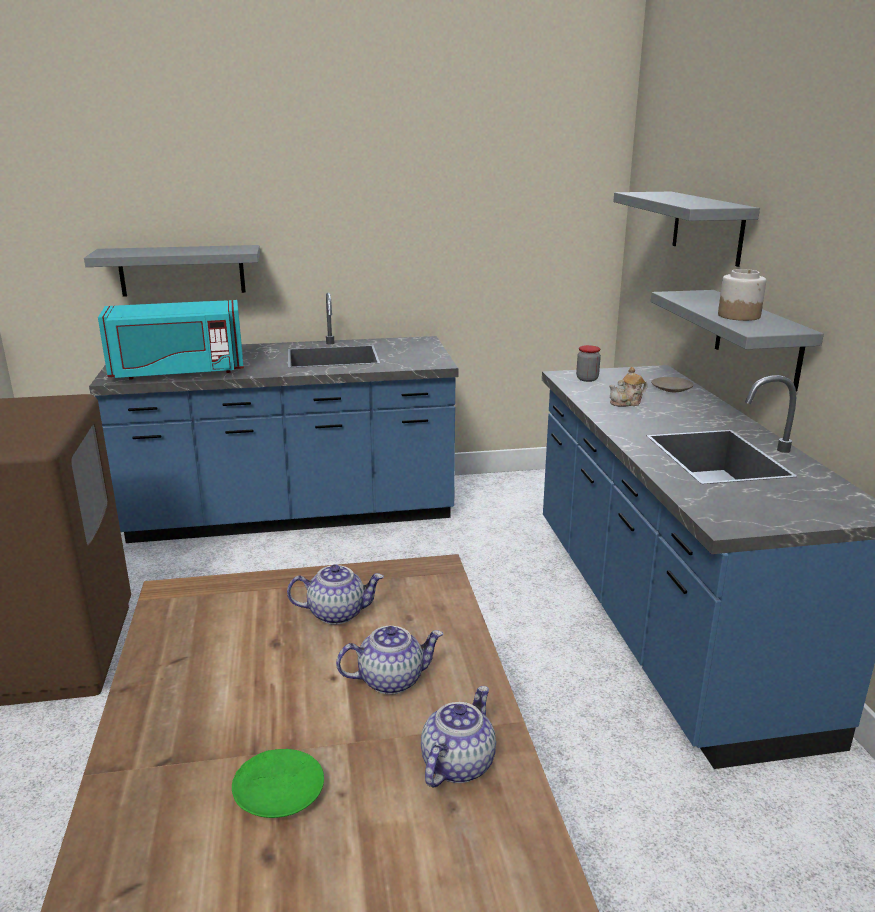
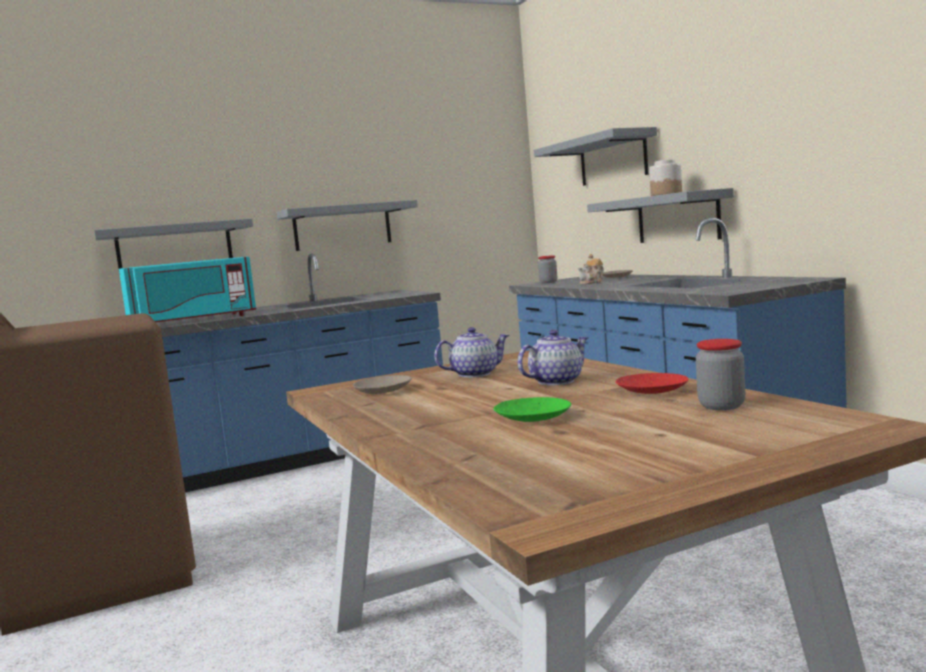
camera: 15 degrees left, 15 degrees down
teapot [421,686,496,787] -> red plate [616,373,688,394]
none -> grey shelf [276,200,418,251]
none -> beige plate [353,375,412,394]
none -> jar [696,339,745,410]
· · ·
◆ **DESCRIPTION OF THE TASK**
Repeat the material exactly, without images.

◆ **EXERCISE SOLUTION**
camera: 15 degrees left, 15 degrees down
teapot [421,686,496,787] -> red plate [616,373,688,394]
none -> grey shelf [276,200,418,251]
none -> beige plate [353,375,412,394]
none -> jar [696,339,745,410]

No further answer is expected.